Ever opened up WhatsApp after ten hours—a new record on your spiritual journey—and had zero notifications? Are you dead?
Everyone else must have died.
The nictating need of urgency, hope, love, desire, aspiration, assurance, abyss has gone off. The bell has sounded. Your brain’s salivating guesses. The lines of coke have been laid out. Sniff. Sniff. Sniff.
Do you climax when you get a call from an unknown number?
Is this too much theatre for you? Should we take it down a notch? Are you someone that’s turned off notifications, walking around with a halo of self-awareness that grows in proportion to other people’s lack there of, the modern version of I am closer to enlightenment because I don’t masturbate? You lucky constipated cuck.
You really should talk more kindly to yourself.
My notifications are turned off. It’s different for me. I am living in the future. That’s my version of notifications. Even as I write—the only thing I want done today—I want to be doing something else. My notifications are a reminder of everything I am not doing. You silenced the phone? And the head?

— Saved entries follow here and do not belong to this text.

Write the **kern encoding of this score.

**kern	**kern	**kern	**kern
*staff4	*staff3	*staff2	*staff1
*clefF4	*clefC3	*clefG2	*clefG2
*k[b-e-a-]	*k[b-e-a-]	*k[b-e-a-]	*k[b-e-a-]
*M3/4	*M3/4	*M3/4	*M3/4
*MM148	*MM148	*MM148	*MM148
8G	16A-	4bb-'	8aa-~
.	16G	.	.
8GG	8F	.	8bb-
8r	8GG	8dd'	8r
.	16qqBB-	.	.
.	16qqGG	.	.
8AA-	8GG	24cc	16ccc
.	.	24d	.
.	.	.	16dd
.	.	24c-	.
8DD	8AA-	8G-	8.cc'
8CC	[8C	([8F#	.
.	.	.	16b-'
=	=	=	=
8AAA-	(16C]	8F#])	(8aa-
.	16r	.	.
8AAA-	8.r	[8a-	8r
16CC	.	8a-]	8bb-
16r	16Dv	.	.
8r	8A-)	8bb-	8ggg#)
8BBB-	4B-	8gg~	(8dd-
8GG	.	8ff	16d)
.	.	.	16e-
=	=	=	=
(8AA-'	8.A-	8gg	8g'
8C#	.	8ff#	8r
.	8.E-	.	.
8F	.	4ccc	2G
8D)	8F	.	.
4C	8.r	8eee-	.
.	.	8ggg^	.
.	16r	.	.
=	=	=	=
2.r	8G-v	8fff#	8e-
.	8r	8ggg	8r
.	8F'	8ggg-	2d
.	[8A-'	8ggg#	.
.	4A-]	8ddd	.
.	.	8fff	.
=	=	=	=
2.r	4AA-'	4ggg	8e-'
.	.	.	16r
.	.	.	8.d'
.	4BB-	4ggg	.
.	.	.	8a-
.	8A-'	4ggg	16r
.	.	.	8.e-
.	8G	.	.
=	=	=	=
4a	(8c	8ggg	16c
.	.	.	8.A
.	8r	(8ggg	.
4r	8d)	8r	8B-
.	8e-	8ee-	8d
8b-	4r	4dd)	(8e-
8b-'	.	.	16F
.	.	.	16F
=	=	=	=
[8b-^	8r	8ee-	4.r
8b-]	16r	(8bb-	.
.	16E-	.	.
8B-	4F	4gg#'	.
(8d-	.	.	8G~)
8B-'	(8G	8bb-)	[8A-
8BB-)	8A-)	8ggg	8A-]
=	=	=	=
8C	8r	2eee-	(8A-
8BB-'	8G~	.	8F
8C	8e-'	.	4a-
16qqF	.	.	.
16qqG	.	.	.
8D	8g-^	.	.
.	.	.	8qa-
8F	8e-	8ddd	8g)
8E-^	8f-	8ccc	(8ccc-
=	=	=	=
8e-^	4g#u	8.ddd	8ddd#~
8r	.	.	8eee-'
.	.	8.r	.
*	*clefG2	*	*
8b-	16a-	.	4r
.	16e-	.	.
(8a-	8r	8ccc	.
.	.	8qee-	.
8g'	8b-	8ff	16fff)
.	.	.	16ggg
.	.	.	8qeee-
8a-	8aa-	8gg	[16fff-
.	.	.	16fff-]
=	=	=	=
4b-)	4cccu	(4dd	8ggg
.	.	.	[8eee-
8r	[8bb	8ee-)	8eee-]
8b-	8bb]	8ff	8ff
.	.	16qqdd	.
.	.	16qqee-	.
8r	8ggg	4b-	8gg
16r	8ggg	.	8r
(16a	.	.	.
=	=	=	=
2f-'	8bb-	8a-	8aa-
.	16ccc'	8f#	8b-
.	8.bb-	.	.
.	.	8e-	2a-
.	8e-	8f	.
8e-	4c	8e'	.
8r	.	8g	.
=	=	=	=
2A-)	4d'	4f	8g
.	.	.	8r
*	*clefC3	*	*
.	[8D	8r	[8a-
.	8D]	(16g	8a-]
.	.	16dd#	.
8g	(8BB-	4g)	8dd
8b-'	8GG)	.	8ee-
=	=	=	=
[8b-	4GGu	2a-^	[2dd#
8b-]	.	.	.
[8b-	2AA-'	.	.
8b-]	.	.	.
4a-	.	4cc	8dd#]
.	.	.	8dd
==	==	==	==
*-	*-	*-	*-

what next, what next, what next
You judge ’em, too? They are looking into their remaining scrap of consciousness and you—you are looking into your mind, the superfluous consciousness of your self. Neither of you is noticing what’s going on. They walk with their head down and miss everything, and you walk with my head up, frustrated you are definitely missing that one thing. Where I come from, it’s called
Akkan just miss.
I never got it, this whole idea of living in the present moment. I still don’t. But how grand it must be to experience a single moment of complete acceptance. Of not having the need to go back. Or, inevitably, forward. Of not craving change from the change you once craved for, ad infinitum, ad nauseam, ad astra.
What’s stronger? The absence of desire or a desire for absence?
The more comfortable things get, the more we find out who we really are. Just like the wealthier you get, the harder you need to work at nicety. In a way, the second dick—about time we acknowledge the phone for it is (small i, in case you are taking notes)—has made us all wealthy. What’s an upgrade but a dick extension in a somewhat literal, but disturbing sense? It’s why the natural progression from the phone was an ankle bracelet, around your wrists. The whole asylum ensemble. Welcome to the future. Notifications: now streaming straight into your blood: The opiate of the masses.
Wireless earphones are the new Hair Gel. It’s how you spot douchebags.
Now we are pretending real hard to care about, well, anything. Everything. To feel. Because notifications are the muscular dystrophy of feelings and if you really want to get ironic: its living someone else’s life, the results of their thinking, the noise of their opinions. Ever stayed hungry because you fell into a YouTube spiral on how to prevent hair fall? Don’t worry about staying foolish.
Insert your own non-ironical Steve Jobs quote here.
Notifications fabricate noticing. It’s why there’s so much meaningless rage. You are constantly pinching yourself and pissed off that someone’s hurting you. The lap dance of technological progress: Your mistress is also your drug dealer and your escape is also your prison.
Crew, prepare for landing. Oh, God, yes!